Saved entries
⁂

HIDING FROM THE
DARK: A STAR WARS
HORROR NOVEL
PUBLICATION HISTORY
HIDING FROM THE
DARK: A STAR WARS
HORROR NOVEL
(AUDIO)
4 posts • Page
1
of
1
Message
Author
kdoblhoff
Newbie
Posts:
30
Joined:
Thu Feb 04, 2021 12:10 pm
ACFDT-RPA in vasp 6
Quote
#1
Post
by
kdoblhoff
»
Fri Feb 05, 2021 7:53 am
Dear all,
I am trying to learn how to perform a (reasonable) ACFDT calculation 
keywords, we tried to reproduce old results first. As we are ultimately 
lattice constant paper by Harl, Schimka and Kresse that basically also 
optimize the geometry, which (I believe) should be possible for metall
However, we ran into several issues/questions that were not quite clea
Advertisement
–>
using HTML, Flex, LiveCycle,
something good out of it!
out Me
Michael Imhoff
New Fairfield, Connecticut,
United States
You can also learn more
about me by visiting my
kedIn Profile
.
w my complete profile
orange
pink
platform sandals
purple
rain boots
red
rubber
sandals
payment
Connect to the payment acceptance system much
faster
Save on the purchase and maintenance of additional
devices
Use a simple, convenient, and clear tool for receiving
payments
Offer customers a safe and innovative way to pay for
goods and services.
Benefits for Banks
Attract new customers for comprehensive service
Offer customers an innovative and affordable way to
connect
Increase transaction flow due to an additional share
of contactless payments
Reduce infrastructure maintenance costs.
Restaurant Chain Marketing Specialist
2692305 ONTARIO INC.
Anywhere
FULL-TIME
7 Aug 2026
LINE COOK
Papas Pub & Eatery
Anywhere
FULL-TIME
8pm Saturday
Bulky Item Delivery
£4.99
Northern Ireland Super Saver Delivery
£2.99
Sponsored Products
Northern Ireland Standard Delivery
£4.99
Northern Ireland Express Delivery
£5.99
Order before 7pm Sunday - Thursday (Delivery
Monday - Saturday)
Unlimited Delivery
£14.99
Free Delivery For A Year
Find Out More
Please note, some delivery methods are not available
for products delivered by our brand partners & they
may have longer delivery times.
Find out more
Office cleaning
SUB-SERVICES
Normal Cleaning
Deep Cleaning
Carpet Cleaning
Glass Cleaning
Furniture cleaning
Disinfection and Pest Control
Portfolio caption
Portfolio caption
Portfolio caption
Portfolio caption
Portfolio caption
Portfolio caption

⁂

Exercise
Copy every line of the data above word for word, keeping the same order, spelling, and punctuation throughout.

Solution to the exercise
HIDING FROM THE
DARK: A STAR WARS
HORROR NOVEL
PUBLICATION HISTORY
HIDING FROM THE
DARK: A STAR WARS
HORROR NOVEL
(AUDIO)
4 posts • Page
1
of
1
Message
Author
kdoblhoff
Newbie
Posts:
30
Joined:
Thu Feb 04, 2021 12:10 pm
ACFDT-RPA in vasp 6
Quote
#1
Post
by
kdoblhoff
»
Fri Feb 05, 2021 7:53 am
Dear all,
I am trying to learn how to perform a (reasonable) ACFDT calculation 
keywords, we tried to reproduce old results first. As we are ultimately 
lattice constant paper by Harl, Schimka and Kresse that basically also 
optimize the geometry, which (I believe) should be possible for metall
However, we ran into several issues/questions that were not quite clea
Advertisement
–>
using HTML, Flex, LiveCycle,
something good out of it!
out Me
Michael Imhoff
New Fairfield, Connecticut,
United States
You can also learn more
about me by visiting my
kedIn Profile
.
w my complete profile
orange
pink
platform sandals
purple
rain boots
red
rubber
sandals
payment
Connect to the payment acceptance system much
faster
Save on the purchase and maintenance of additional
devices
Use a simple, convenient, and clear tool for receiving
payments
Offer customers a safe and innovative way to pay for
goods and services.
Benefits for Banks
Attract new customers for comprehensive service
Offer customers an innovative and affordable way to
connect
Increase transaction flow due to an additional share
of contactless payments
Reduce infrastructure maintenance costs.
Restaurant Chain Marketing Specialist
2692305 ONTARIO INC.
Anywhere
FULL-TIME
7 Aug 2026
LINE COOK
Papas Pub & Eatery
Anywhere
FULL-TIME
8pm Saturday
Bulky Item Delivery
£4.99
Northern Ireland Super Saver Delivery
£2.99
Sponsored Products
Northern Ireland Standard Delivery
£4.99
Northern Ireland Express Delivery
£5.99
Order before 7pm Sunday - Thursday (Delivery
Monday - Saturday)
Unlimited Delivery
£14.99
Free Delivery For A Year
Find Out More
Please note, some delivery methods are not available
for products delivered by our brand partners & they
may have longer delivery times.
Find out more
Office cleaning
SUB-SERVICES
Normal Cleaning
Deep Cleaning
Carpet Cleaning
Glass Cleaning
Furniture cleaning
Disinfection and Pest Control
Portfolio caption
Portfolio caption
Portfolio caption
Portfolio caption
Portfolio caption
Portfolio caption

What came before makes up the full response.